Important Judaica

Important Judaica

View full screen - View 1 of Lot 3. Kitāb al-Dhakhīrah fī Ilm al-Ṭibb (The Treasury on the Science of Medicine) in Judeo-Arabic, Attributed to Thābit ibn Qurrah, [Syria?, ca. 14th-15th century].

Kitāb al-Dhakhīrah fī Ilm al-Ṭibb (The Treasury on the Science of Medicine) in Judeo-Arabic, Attributed to Thābit ibn Qurrah, [Syria?, ca. 14th-15th century]

Lot Closed

June 27, 02:03 PM GMT

Estimate

30,000 - 50,000 USD

Lot Details

Description

The only known copy of this important work written in Hebrew characters.

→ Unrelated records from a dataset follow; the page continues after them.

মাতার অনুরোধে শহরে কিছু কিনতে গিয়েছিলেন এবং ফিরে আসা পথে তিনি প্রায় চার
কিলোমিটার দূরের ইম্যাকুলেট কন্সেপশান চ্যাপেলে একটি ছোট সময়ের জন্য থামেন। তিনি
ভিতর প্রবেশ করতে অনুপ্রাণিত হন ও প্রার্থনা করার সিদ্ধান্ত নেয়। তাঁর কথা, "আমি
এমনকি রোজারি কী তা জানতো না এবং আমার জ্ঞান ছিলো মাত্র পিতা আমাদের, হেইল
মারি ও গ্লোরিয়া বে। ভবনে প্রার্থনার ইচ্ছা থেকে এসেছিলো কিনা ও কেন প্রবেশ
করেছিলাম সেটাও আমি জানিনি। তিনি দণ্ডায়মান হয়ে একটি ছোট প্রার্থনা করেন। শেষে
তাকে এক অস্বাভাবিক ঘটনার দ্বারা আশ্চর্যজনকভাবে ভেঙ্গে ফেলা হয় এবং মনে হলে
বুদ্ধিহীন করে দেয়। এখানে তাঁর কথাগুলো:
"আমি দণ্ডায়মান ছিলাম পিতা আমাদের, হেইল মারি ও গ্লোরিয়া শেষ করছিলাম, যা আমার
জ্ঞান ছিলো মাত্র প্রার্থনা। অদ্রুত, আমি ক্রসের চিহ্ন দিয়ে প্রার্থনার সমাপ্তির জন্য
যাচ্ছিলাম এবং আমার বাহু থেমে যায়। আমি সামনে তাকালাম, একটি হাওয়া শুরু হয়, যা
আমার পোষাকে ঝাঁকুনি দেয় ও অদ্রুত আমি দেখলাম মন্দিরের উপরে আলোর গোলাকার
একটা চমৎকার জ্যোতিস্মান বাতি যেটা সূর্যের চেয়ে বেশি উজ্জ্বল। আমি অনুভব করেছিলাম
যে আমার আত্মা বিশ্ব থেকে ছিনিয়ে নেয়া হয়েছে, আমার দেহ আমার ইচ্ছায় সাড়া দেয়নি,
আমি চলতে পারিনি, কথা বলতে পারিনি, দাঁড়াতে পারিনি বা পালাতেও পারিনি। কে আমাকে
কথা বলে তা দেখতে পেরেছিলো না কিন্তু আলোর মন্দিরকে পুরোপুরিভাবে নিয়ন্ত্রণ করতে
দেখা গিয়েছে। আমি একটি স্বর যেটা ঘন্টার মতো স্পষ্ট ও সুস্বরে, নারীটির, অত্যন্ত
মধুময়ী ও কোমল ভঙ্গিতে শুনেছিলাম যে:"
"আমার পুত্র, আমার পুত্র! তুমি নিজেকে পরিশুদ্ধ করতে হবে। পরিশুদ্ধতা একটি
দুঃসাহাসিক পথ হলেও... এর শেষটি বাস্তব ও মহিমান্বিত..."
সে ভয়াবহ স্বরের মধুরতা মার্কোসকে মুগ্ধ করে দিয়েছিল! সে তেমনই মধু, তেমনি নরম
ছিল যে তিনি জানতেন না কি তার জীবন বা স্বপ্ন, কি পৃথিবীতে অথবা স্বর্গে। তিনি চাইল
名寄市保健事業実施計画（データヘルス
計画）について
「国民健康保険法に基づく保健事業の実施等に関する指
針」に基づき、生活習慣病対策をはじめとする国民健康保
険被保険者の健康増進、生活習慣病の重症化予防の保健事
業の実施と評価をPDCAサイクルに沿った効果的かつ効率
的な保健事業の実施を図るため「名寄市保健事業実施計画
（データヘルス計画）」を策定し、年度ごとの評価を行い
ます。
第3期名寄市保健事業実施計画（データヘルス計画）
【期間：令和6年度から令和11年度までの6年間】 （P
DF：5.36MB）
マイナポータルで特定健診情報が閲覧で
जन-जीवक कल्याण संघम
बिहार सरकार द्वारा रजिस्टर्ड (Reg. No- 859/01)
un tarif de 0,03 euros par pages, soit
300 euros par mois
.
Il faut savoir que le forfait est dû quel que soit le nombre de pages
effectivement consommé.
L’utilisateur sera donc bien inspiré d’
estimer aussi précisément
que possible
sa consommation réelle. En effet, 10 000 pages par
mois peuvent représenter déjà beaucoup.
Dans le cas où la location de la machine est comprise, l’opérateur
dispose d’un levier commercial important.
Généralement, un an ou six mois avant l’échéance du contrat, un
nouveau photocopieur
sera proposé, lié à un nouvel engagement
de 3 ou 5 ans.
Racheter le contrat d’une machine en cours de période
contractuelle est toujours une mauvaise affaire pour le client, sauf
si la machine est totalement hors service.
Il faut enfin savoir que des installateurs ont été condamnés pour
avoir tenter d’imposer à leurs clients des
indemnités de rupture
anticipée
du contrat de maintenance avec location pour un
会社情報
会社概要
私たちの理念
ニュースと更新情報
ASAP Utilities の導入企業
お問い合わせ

Thābit ibn Qurrah (d. 901), a member of the Sabian polytheistic sect who was born in Harran (present-day Turkey) and died in Baghdad, was an extraordinary medieval polymath and a personal friend of Caliph Al-Mu‘taḍid. He is best known for his contributions to the fields of astronomy, meteorology, mathematics, geography, physics, medicine, music, botany, and agriculture, as well as for his translations from Greek to Arabic. One work often attributed to him is Kitāb al-dhakhīrah fī ilm al-ṭibb, a treasury of medical knowledge covering the illnesses of the human body from top to toe in thirty-one chapters. The book also includes discussions of proper hygiene, poisons, plague, and pharmacology, among other topics.

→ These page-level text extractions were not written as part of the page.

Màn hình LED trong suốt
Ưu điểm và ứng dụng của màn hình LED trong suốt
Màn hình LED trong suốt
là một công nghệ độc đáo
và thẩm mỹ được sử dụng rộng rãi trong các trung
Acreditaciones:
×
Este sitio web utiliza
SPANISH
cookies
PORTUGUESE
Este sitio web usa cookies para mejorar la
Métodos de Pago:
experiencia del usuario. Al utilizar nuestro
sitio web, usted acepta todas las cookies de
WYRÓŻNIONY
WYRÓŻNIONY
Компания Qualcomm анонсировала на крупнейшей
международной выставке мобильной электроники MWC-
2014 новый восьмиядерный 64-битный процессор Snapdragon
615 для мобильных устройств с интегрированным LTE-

The present lot is a copy of this Classical Arabic compendium transcribed into Hebrew letters. It was probably used by generations of learned, Arabic-speaking Jewish doctors and/or pharmacists living and working in Islamic lands (and perhaps also in Italy). The text begins shortly after the start of chapter 11 (on diseases of the mouth) and ends in the middle of chapter 30 (on the use and abuse of wine). Manuscripts of this book are rare even when they are written in Arabic characters, presumably due to the wear that results from extensive use, but the present lot is apparently the only surviving exemplar written in Hebrew characters.


Sotheby’s is grateful to Paul Fenton for providing information that aided in the cataloging of this manuscript.


Provenance

Abraham (pastedown of upper board) 

Moses (pastedown of upper board) 

Mordecai Ancona(?) (pastedown of upper board, f. 146v) 

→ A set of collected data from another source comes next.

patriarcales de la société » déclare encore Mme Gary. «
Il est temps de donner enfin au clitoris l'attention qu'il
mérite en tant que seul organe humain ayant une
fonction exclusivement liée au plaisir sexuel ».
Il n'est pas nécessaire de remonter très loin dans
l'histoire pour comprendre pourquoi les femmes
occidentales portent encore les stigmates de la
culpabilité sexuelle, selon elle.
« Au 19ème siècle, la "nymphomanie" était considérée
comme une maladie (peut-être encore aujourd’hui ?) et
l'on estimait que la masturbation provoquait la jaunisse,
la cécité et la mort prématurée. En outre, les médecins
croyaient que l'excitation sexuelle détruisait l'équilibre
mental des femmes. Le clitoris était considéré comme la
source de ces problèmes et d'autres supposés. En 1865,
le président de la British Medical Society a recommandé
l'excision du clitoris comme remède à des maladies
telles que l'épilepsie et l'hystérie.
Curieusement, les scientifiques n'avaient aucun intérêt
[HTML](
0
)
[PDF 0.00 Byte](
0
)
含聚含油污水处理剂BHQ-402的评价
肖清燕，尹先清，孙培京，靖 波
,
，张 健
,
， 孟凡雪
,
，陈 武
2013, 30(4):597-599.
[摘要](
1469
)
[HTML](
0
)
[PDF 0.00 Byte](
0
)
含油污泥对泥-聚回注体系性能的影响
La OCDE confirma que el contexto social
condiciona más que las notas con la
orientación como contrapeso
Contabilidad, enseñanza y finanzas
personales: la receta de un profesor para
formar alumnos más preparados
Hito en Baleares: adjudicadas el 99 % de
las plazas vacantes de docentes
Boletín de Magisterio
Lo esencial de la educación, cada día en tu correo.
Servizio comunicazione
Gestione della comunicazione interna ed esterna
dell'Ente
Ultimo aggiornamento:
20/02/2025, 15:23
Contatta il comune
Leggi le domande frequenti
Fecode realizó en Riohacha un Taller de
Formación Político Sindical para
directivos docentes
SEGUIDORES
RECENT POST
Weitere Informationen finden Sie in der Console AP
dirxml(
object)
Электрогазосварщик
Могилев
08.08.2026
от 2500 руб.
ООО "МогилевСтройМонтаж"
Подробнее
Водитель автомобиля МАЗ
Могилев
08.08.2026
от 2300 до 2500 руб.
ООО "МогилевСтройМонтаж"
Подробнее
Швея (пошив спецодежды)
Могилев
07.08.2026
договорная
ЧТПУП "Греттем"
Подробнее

Nissim (pastedown of lower board)  


Physical Description

175 folios (6 7/8 x 5 in.; 175 x 125 mm) (beginning collation indeterminate, but starting with f. 10: i8, ii6 [ii1,8 lacking], iii-iv12, v11 [v12 lacking], vi-ix12, x14, xi-xiii12, xiv11 [xiv12 lacking], xv8) on thick, unmarked Eastern paper; premodern foliation in pen in Hebrew characters in upper-outer corners of rectos (1-29, 31-69 only); modern foliation in pencil in Arabic numerals generally in lower margin at center (cited); written in Eastern square (titles and incipits) and semi-cursive (text body) scripts in black ink; single-column text of 16-21 lines per page; unruled; chapter numbers in Hebrew characters frequently in upper-outer corners of rectos; horizontal catchwords in lower margins of versos; corrections, strikethroughs, insertions, and marginalia (some in Arabic characters) in later hands, often cropped; episodic use of manicules; Latin characters on f. 129r and on pastedowns of both boards. Lacking some material at the beginning and at the end, as well as probably 7 folios in the middle (see above collation); some staining and dampstaining, particularly toward the front; minor thumbing (though more serious on f. 22) and creasing; some leaves reinforced along gutters or outer edges; short tears through upper section of f. 1 and in lower edge of f. 31; small losses in outer margin of f. 10, in lower-outer edge of f. 18, and in upper-inner corner of f. 175; f. 36 bound backward; ff. 88-89 with contemporary patched paper repair in inner quadrant. Premodern leather over board, worn, scratched, and stained; spine in three compartments with raised bands, with remnants of paper ticket in upper compartment and some damage to lower compartment; premodern paper pastedowns.


Literature

Rifaat Y. Ebied, “Thābit ibn Qurra: Fresh Light on an Obscure Medical Composition,” Le Muséon 79 (1966): 453-473.


Aḥmad Farīd al-Mazīdī (ed.), Al-dhakhīrah fī ilm al-ṭibb: muʻālajat al-amrāḍ bi-al-aʻshāb (Beirut: Manshūrāt Muḥammad Alī Bayḍūn: Dār al-Kutub al-Ilmīyah, 1998).


Max Meyerhof, “The ‘Book of Treasure’, an Early Arabic Treatise on Medicine,” Isis 14,1 (May 1930): 55-76.


Fuat Sezgin, Geschichte des arabischen Schrifttums, vol. 3 (Leiden: Brill, 1970), 260-261.